---------- Input ----------

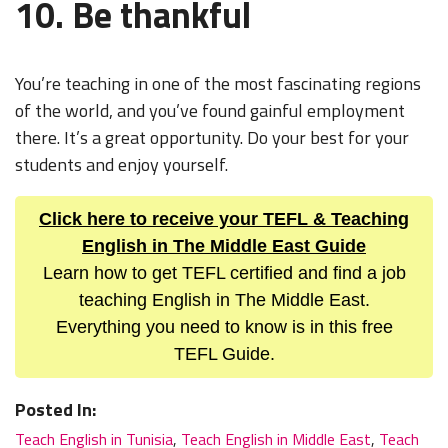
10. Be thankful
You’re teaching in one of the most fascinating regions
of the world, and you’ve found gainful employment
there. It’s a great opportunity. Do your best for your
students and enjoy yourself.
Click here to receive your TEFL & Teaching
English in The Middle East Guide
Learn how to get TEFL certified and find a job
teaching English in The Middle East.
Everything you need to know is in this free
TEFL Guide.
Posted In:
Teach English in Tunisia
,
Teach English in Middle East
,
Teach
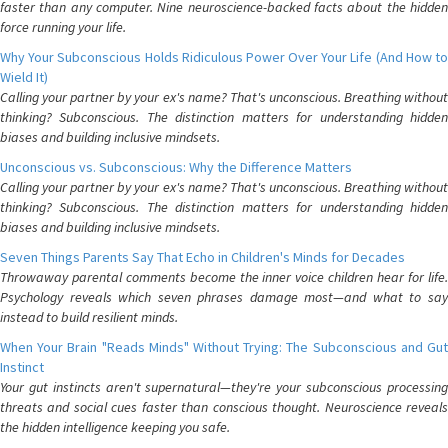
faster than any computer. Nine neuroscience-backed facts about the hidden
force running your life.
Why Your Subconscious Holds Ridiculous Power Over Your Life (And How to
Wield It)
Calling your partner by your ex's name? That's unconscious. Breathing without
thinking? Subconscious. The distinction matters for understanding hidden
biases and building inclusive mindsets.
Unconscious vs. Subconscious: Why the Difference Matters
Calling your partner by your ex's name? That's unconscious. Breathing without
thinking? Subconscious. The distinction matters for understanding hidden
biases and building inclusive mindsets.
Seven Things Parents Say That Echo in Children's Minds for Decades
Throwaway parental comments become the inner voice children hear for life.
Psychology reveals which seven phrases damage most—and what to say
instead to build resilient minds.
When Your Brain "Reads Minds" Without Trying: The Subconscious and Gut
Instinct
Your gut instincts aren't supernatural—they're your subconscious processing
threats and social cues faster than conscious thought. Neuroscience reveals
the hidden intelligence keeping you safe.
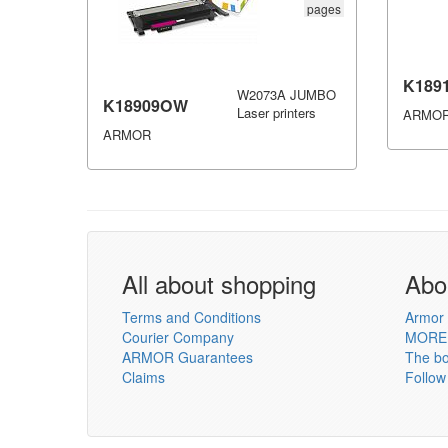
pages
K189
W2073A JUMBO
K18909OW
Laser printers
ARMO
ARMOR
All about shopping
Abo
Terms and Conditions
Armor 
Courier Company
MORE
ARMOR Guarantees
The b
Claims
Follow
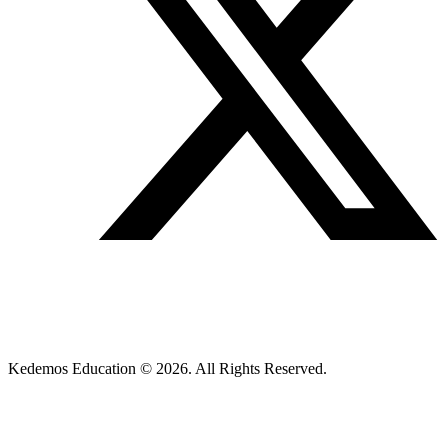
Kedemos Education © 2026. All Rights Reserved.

----------
---------- Input ----------

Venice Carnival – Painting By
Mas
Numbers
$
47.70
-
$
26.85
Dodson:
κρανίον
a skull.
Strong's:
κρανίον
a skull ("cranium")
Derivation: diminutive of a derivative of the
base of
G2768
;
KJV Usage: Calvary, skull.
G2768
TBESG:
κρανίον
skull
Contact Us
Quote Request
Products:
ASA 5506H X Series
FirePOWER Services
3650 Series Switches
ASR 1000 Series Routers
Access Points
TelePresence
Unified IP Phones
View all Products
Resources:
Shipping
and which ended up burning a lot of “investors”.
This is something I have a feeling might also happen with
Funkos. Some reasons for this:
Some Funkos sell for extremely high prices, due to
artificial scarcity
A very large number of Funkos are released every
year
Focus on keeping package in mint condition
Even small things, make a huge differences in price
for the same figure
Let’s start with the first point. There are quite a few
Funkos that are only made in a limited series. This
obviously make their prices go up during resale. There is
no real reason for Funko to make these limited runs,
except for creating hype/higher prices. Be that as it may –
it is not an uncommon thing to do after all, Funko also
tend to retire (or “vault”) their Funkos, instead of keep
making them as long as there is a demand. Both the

----------

== Task instructions ==
Copy out the stretch of text above, from the line containing "Venice Carnival – Painting By" through the line containing "Even small things, make", with both of those lines included.

== Worked solution ==
Venice Carnival – Painting By
Mas
Numbers
$
47.70
-
$
26.85
Dodson:
κρανίον
a skull.
Strong's:
κρανίον
a skull ("cranium")
Derivation: diminutive of a derivative of the
base of
G2768
;
KJV Usage: Calvary, skull.
G2768
TBESG:
κρανίον
skull
Contact Us
Quote Request
Products:
ASA 5506H X Series
FirePOWER Services
3650 Series Switches
ASR 1000 Series Routers
Access Points
TelePresence
Unified IP Phones
View all Products
Resources:
Shipping
and which ended up burning a lot of “investors”.
This is something I have a feeling might also happen with
Funkos. Some reasons for this:
Some Funkos sell for extremely high prices, due to
artificial scarcity
A very large number of Funkos are released every
year
Focus on keeping package in mint condition
Even small things, make a huge differences in price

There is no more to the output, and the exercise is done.